Nouvelle mode du divertissement jeuniste français : adapter les cartons non exportés du cinéma européen. Après l’inoubliable On va s’aimer il y a deux ans, comédie musicale sur les trentenaires tirée d’une comédie espagnole, voici Nos 18 ans, la version Castor poche, inspirée d’un succès italien – Le Jour de l’examen – resté invisible en salles. L’histoire d’un petit glandeur des années 90 qui bosse son rattrapage de philo en compagnie de son pire ennemi – Michel Blanc, prof sadique mais pas trop qui ne digère pas son mariage en lambeaux ; Michel Blanc, quoi. Entre deux révisions, le djeun s’incruste en soirée, flashe sur une brunette, néglige sa meilleure amie secrètement amoureuse, boit des bières avec son compère de classe, petit viandard sympatoche dont le destin personnel colmate les brèches du scénario, fait bronzette à la dune du Pilat, s’engueule avec sa mère avant un petit câlin. Moralité : l’adolescence est une suite de mini-crises existentielles, de spleens entrecoupés de tubes de l’été et de romances super mimi. Voilà.

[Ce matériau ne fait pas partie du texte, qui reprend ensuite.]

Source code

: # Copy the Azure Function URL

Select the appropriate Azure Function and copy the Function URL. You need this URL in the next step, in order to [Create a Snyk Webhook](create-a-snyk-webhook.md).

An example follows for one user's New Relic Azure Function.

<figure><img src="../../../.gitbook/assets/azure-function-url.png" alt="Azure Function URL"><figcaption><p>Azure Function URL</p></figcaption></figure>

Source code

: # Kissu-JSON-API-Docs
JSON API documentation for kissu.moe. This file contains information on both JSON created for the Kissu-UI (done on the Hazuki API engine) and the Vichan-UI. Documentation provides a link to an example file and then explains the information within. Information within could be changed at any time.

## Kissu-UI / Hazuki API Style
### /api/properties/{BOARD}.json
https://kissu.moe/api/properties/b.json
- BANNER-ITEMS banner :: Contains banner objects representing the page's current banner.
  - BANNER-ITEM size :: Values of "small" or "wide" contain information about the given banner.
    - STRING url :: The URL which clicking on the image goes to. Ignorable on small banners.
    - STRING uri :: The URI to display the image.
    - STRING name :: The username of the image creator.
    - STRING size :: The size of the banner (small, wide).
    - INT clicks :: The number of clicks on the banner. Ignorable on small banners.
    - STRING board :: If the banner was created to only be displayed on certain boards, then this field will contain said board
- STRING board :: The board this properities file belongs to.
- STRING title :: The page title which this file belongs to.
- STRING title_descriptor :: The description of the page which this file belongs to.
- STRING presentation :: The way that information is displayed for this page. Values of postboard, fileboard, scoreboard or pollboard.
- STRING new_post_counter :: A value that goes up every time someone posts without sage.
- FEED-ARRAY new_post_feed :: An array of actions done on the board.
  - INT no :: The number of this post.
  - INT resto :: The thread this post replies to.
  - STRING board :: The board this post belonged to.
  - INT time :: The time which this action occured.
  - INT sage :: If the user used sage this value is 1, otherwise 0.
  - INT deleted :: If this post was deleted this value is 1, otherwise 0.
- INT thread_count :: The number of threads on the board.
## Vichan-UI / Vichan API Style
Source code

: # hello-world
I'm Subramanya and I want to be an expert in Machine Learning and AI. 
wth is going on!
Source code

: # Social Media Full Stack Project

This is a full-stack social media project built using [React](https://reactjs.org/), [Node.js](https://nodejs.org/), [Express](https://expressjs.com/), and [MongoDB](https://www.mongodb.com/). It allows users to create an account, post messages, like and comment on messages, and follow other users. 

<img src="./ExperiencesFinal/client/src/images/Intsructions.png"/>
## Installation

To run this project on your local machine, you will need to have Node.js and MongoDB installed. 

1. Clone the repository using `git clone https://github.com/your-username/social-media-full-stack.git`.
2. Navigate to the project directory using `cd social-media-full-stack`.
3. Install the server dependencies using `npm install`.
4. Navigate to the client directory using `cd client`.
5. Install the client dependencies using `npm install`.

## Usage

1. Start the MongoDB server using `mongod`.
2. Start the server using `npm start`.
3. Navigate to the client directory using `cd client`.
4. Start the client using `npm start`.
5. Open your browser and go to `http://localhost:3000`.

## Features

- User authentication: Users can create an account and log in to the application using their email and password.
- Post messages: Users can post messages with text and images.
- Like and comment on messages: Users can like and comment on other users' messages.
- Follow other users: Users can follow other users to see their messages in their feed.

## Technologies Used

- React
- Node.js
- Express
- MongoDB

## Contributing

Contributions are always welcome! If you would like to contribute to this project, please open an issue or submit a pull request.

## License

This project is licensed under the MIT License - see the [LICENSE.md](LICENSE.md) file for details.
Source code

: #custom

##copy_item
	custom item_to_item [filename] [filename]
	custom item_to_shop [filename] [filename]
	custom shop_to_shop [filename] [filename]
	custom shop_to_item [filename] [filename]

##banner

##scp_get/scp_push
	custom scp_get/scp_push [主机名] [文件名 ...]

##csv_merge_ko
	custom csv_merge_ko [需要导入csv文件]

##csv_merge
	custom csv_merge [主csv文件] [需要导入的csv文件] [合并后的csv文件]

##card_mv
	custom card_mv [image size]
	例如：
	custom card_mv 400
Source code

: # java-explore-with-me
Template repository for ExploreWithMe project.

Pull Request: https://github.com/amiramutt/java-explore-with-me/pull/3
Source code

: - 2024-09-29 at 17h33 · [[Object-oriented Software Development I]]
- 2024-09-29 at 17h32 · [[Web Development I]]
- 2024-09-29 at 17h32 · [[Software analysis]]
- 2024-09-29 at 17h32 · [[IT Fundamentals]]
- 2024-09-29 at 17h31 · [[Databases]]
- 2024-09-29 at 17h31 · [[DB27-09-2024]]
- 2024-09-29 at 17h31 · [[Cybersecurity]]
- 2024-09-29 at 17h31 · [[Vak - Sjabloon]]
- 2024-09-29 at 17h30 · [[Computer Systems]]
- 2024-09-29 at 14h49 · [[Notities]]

Il faut voir Nos 18 ans comme un révélateur du cinéma de faiseur des années 2000, entre glandouille généralisée et médiocrité sereine. Le film montre à quel point le désert culturel de la comédie bien de chez nous s’est étendu depuis vingt ans : pas de point de d’ancrage, sinon quelques vestiges de l’esprit Splendid, représentés par un Michel Blanc débroussaillé et la structure choralo-sociétale ; le renoncement érigé en système qui voit s’épuiser chaque enjeu en quelques plans. Frédéric Berthe qui a fait ses classes en adaptant la Star Academy en technicolor (Alive) procède par pitch. Il ne dément ni la beauté des uns ni la mocheté des autres, agite l’un ou l’autre le temps d’une blague Carambar, capte la vie provinciale comme un plagiste étale ses rabanes. Les accessoires sont là, fonctionnels à mort, parfaitement inanimés. Ce ne sont pas tant les clichés qui agacent, loi du genre oblige, mais leur agencement monogamme, aiguillage mou, centriste, qui mise sur la vulgarisation plutôt que l’identification. Mission accomplie : tout le monde s’en fout.